Conclusion: Brute-Force Silicon Search and the Ultimate Value of Humanity
Because AI is fundamentally a perfect silicon simulator of the "human thought compression/decompression mechanism," stripped of fragile bodily limitations, it can be easily copied, mass-produced, and accelerated.
The "emergent abilities of large models" and violent Scaling Laws we see today are essentially using massive computing power to exhaust every permutation and combination of humanity's existing knowledge system through "brute-force search." It is rapidly exploring the boundaries of humanity's current intelligence.
But is this truly an elevation of the upper limit of intelligence? No, it is more of a thorough reorganization and excavation of humanity's existing treasure trove of memories.
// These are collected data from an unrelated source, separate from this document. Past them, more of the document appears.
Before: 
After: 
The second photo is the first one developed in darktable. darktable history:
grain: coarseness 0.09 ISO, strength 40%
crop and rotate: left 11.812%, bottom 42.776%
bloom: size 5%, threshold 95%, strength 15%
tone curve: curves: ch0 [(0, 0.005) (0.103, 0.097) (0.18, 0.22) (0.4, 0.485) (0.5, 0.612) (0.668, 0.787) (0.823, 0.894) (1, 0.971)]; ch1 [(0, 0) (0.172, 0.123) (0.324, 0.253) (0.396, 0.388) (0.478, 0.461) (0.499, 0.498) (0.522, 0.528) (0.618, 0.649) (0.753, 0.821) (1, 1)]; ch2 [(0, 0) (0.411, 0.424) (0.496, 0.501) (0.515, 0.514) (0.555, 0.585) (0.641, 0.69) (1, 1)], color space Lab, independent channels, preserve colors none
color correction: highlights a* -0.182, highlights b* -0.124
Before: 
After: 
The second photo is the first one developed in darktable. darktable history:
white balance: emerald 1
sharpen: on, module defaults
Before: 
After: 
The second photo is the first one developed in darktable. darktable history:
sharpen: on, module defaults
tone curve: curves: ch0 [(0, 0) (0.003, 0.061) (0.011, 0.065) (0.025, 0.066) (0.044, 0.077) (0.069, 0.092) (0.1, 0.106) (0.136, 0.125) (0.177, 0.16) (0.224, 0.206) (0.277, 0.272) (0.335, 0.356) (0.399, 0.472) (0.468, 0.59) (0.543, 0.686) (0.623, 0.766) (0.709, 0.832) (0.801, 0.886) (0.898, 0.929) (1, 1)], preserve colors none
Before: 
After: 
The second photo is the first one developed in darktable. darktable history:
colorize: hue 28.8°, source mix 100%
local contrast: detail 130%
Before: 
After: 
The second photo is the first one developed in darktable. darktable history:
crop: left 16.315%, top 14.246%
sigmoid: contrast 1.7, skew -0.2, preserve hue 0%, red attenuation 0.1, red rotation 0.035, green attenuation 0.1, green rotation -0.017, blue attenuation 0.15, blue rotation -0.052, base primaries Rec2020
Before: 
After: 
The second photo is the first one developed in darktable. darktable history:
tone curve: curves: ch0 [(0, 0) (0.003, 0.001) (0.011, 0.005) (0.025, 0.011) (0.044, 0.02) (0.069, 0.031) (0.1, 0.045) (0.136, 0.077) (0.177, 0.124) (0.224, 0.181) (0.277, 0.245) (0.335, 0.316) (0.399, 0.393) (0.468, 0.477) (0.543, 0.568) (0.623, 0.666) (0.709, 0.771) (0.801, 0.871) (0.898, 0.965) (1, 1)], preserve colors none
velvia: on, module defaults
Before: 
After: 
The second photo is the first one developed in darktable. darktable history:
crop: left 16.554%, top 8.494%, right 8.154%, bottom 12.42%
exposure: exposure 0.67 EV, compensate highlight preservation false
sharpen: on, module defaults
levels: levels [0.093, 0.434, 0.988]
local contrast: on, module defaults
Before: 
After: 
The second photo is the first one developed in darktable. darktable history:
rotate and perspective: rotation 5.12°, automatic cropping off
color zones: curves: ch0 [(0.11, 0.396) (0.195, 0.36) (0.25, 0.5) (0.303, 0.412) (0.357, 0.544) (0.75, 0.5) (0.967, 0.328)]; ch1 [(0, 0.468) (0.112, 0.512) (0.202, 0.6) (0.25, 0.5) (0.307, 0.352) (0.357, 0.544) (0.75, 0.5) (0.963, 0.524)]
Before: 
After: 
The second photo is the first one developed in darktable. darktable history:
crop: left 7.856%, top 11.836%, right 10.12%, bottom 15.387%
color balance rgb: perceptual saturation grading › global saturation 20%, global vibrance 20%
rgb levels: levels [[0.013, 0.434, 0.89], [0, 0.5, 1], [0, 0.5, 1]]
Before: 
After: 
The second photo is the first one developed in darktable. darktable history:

Based on these deductions, I reach a judgment: in the near future, after AI has exhausted the existing human knowledge graph through brute-force search, its contribution to substantial breakthroughs in human civilization will hit a bottleneck.
At point, humanity will still need to return to the real physical universe. Through our unique human "epiphanies" and brand new observations in natural sciences (like physics and biology), we must acquire new "real feedback." Then, we can hand these new sparks over to AI for the next step of brute-force search.
AI is the amplifier, but the ones who ignite the spark are still us—trapped in these carbon-based bodies, yet constantly striving to look up at the stars.